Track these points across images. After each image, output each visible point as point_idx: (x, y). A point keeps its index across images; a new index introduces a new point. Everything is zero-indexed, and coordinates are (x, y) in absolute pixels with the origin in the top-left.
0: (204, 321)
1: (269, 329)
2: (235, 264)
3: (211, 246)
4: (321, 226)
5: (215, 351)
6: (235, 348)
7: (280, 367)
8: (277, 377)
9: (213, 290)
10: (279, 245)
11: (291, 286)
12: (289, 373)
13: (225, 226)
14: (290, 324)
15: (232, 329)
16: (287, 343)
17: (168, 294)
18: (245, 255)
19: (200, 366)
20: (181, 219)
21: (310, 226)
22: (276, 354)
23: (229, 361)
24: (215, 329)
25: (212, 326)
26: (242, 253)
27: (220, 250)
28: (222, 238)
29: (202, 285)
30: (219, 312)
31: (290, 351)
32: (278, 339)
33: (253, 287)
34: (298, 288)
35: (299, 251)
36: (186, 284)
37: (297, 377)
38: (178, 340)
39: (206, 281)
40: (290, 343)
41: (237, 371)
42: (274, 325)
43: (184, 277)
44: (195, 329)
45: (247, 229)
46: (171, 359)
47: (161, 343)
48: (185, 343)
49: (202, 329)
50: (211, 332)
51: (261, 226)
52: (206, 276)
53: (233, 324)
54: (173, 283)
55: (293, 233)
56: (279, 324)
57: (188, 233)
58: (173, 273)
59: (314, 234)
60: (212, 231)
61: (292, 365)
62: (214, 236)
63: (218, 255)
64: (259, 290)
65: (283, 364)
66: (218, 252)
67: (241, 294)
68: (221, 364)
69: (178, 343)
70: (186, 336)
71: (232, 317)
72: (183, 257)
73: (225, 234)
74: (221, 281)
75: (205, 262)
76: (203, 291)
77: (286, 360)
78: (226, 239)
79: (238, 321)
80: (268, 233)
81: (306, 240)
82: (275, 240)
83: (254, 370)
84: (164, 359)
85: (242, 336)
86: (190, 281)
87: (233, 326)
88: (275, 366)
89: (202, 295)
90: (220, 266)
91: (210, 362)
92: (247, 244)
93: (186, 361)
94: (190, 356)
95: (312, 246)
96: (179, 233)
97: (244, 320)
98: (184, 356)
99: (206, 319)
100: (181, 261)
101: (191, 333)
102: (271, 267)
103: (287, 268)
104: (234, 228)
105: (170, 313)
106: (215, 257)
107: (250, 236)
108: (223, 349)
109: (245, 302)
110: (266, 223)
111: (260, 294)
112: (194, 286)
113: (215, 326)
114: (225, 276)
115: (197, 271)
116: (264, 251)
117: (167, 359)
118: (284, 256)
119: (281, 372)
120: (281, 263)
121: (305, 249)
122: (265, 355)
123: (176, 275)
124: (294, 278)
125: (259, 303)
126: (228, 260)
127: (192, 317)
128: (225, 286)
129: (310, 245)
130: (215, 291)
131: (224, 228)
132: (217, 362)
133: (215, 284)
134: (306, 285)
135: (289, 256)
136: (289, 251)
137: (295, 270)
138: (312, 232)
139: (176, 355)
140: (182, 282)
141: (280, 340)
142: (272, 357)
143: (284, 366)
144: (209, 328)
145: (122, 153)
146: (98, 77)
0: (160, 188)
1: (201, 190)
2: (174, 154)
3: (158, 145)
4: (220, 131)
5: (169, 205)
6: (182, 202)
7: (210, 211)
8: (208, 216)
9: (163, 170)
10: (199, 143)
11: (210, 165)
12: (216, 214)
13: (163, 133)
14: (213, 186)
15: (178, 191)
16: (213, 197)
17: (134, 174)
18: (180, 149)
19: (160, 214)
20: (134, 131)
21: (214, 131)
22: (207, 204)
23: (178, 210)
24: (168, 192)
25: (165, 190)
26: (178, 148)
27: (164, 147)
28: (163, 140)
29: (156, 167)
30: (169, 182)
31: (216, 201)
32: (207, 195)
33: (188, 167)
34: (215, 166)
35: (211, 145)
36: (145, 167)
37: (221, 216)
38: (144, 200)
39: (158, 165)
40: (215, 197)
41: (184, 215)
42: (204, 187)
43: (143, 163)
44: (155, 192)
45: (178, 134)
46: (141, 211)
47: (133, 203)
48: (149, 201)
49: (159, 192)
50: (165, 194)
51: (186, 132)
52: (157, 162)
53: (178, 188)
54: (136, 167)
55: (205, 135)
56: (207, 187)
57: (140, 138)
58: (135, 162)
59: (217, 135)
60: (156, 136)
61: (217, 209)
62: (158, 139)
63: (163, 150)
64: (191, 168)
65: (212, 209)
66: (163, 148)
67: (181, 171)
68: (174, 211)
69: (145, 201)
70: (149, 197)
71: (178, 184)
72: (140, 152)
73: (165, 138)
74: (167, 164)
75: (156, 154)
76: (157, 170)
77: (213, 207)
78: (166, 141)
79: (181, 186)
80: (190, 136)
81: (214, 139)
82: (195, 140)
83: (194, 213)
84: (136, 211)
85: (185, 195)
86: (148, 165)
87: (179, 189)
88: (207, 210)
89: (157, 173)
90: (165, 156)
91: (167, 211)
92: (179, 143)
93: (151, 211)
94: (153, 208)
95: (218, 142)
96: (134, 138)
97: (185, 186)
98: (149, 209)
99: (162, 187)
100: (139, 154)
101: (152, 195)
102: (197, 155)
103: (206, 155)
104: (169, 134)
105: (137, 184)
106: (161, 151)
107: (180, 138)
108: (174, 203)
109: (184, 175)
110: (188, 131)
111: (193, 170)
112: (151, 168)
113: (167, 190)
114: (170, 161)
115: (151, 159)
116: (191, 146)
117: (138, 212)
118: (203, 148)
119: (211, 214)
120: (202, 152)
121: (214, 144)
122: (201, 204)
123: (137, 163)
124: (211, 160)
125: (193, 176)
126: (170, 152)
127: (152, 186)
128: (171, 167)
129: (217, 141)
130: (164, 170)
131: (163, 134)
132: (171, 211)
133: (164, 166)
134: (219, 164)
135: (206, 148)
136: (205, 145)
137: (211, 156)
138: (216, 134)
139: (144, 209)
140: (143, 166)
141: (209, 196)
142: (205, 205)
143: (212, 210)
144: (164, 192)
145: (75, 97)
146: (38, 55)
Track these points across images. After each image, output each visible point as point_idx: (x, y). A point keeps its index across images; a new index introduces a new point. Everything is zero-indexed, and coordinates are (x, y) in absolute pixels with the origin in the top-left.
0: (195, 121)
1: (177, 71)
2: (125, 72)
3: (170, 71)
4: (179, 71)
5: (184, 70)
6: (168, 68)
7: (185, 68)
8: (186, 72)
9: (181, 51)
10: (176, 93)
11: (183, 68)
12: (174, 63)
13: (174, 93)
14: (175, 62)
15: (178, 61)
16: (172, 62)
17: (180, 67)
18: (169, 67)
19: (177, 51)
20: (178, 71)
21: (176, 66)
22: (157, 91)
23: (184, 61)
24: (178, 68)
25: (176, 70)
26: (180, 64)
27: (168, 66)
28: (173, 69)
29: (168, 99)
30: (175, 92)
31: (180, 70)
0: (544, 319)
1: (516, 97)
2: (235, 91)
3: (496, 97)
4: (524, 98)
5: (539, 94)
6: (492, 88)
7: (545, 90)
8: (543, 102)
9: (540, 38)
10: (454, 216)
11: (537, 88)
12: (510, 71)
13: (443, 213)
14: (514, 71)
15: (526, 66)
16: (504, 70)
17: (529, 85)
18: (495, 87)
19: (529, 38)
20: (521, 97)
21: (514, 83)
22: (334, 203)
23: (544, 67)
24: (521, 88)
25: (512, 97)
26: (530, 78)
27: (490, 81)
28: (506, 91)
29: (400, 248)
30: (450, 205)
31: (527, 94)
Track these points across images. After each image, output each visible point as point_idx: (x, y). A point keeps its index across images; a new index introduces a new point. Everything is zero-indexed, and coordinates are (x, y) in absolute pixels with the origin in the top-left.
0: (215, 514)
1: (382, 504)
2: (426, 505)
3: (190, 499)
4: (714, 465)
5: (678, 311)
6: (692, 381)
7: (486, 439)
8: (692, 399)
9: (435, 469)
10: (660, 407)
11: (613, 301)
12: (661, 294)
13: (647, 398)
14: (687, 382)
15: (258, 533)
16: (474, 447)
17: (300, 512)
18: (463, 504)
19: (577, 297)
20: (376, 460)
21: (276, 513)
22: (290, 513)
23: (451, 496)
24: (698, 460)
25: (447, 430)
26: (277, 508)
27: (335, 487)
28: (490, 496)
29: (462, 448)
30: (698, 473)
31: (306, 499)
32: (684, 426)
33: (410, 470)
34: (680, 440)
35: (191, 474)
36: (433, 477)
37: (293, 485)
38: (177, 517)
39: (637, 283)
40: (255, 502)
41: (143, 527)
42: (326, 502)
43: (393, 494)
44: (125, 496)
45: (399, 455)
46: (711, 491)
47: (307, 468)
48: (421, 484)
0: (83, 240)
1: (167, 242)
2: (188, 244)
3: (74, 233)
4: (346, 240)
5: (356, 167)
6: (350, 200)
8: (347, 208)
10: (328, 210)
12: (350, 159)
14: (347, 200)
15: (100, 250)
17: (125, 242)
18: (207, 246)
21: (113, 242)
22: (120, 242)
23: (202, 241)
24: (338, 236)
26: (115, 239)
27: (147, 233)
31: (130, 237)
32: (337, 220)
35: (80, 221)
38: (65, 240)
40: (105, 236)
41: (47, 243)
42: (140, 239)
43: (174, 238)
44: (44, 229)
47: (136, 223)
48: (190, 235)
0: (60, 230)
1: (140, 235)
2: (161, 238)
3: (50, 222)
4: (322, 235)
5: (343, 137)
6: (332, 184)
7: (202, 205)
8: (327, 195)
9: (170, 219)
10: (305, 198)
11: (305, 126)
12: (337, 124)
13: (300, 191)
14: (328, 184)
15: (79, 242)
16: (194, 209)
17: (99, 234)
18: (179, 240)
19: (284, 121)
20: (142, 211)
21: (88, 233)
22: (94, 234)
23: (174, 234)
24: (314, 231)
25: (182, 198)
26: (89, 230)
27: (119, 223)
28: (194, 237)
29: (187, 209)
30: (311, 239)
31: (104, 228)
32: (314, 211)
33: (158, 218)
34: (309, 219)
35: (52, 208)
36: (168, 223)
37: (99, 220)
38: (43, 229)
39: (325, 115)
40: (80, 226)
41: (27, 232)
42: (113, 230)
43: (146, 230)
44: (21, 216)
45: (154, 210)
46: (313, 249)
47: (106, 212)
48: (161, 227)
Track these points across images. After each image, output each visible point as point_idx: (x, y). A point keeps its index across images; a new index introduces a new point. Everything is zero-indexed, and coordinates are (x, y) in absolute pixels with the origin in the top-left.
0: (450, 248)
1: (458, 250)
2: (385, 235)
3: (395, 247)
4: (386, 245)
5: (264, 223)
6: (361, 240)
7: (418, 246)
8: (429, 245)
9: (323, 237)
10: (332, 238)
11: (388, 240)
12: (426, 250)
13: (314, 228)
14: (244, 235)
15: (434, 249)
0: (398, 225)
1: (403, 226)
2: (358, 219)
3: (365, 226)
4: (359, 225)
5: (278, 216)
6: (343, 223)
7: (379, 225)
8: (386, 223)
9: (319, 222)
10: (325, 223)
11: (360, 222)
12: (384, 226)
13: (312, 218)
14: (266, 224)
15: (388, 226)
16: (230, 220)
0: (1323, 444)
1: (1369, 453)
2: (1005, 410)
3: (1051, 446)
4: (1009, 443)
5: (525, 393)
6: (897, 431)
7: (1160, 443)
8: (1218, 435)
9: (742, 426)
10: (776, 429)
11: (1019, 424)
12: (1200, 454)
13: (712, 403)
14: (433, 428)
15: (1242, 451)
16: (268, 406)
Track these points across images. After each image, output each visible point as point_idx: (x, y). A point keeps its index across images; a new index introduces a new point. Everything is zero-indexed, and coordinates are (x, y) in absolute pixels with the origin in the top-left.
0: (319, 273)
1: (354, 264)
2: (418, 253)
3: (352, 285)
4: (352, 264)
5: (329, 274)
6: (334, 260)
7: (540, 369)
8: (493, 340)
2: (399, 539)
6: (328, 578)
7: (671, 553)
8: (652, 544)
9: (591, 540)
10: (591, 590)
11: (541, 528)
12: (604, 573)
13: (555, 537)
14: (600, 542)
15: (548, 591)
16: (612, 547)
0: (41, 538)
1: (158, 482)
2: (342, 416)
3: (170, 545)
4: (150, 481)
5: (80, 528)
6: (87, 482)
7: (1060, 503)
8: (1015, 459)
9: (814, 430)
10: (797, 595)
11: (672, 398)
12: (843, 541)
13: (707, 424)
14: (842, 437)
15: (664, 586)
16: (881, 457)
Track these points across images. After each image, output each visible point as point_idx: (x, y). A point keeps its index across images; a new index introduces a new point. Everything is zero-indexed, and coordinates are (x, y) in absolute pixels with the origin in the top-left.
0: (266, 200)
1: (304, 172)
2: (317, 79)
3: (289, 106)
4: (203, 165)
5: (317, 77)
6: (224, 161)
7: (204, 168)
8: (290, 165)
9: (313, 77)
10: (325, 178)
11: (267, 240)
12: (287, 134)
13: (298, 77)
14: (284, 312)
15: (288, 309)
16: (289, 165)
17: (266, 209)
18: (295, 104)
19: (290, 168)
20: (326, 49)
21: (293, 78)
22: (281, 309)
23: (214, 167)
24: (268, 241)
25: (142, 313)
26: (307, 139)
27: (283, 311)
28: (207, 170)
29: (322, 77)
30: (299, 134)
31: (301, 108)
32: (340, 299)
========
Please copy the entries character for character, from the very beginning through the line containing "46: (171, 359)".

Track these points across images. After each image, output each visible point as point_idx: (x, y). A point keeps its index across images; a new index introduces a new point. Everything is zero-indexed, and coordinates are (x, y) in absolute pixels with the origin in the top-left.
0: (204, 321)
1: (269, 329)
2: (235, 264)
3: (211, 246)
4: (321, 226)
5: (215, 351)
6: (235, 348)
7: (280, 367)
8: (277, 377)
9: (213, 290)
10: (279, 245)
11: (291, 286)
12: (289, 373)
13: (225, 226)
14: (290, 324)
15: (232, 329)
16: (287, 343)
17: (168, 294)
18: (245, 255)
19: (200, 366)
20: (181, 219)
21: (310, 226)
22: (276, 354)
23: (229, 361)
24: (215, 329)
25: (212, 326)
26: (242, 253)
27: (220, 250)
28: (222, 238)
29: (202, 285)
30: (219, 312)
31: (290, 351)
32: (278, 339)
33: (253, 287)
34: (298, 288)
35: (299, 251)
36: (186, 284)
37: (297, 377)
38: (178, 340)
39: (206, 281)
40: (290, 343)
41: (237, 371)
42: (274, 325)
43: (184, 277)
44: (195, 329)
45: (247, 229)
46: (171, 359)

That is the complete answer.